Wednesday, November 17, 2010

the black market is the black market

An interesting side note in the aftermath of the defeat of Proposition 19 this month: don't worry, law-n-order nutjobs -- even if pot had become legal, Mexican drug cartels are well ahead of you, branching out into illicit software sales.

In an age when cash is increasingly digital, war is waged via computer virus, mega corporations battle each other over our contact lists, and those same corporations do little more to pile their (digital) billions than aggregate data, the propaganda undertaken to demonize software piracy will make Reefer Madness look restrained by comparison.

The absurdity that underlies stringent prosecution of software piracy makes for Dr. Seuss-like reading:
The most vociferous critics of Microsoft and the overall proprietary software industry describe the anti-piracy crusade as a sophisticated dog-and-pony show. They say the software makers tolerate a certain level of piracy because they would rather have people use their products — even if counterfeit — than pick up lower-cost alternatives.

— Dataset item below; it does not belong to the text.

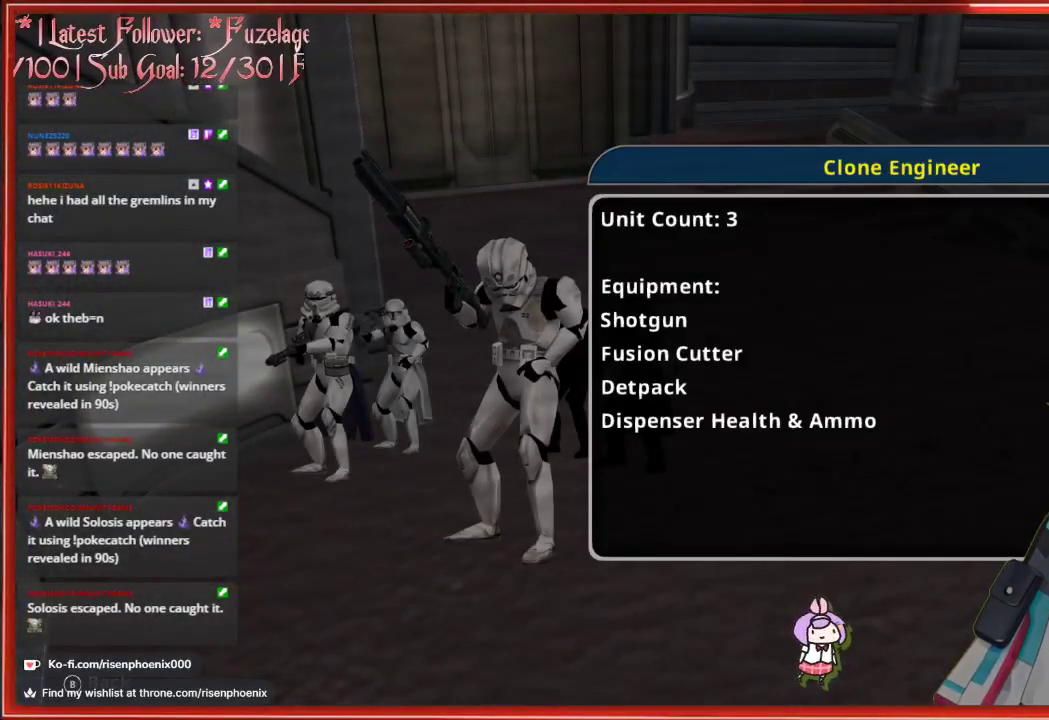
{"buttons": [], "left_stick": "up", "right_stick": "center", "events": []}
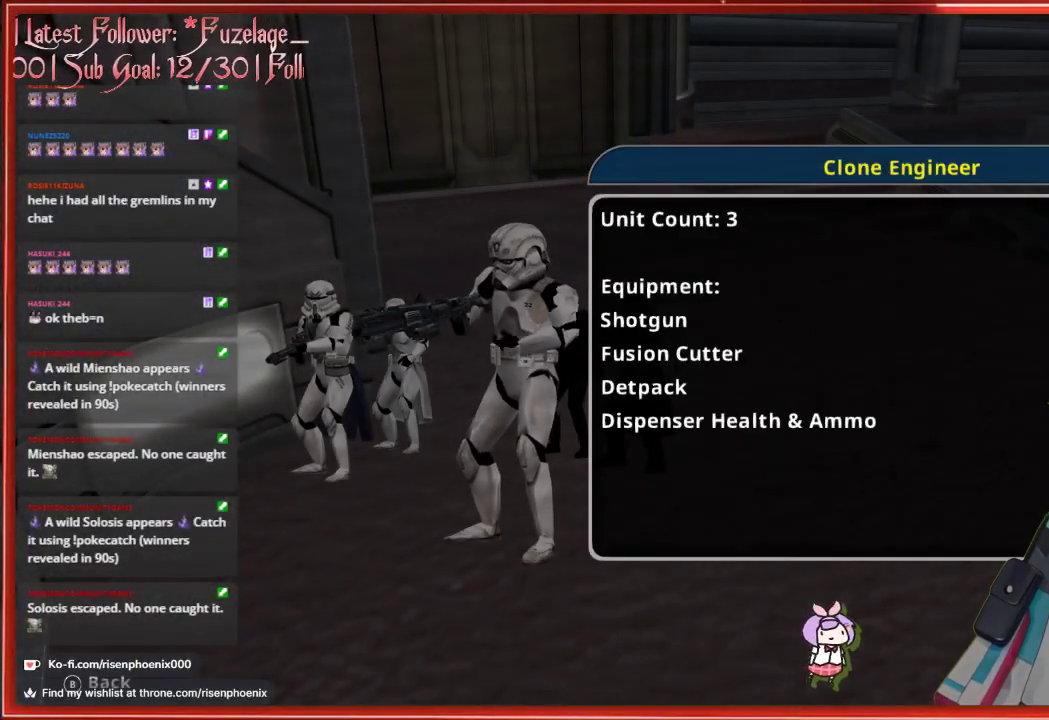
{"buttons": [], "left_stick": "center", "right_stick": "center", "events": [[167, "left_stick", "center"], [300, "DPAD_RIGHT", "down"], [433, "DPAD_RIGHT", "up"]]}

At the same time, the critics say, the software companies conduct periodic raids to remind customers and partners that playing by the rules makes sense.

“It has always been in Microsoft’s interests for software to be available at two different prices — expensive for the people that can afford it and inexpensive for those that can’t,” Mr. Eben] Moglen[, a Columbia Law professor,] says. “At the end of the day, if you’re a monopolist, you have to tolerate a large number of copies you don’t get paid for just to keep everyone hooked.”
We get caught up in the thing that is prohibited -- whether it's illicit narcotics (as opposed to controlled substances) and prohibited forms of media copying -- and instead it would behoove us to look at the boundaries between what is forbidden and what is allowed. That boundary tells us more about ourselves as a society than how many joints we smoke or songs we download for free.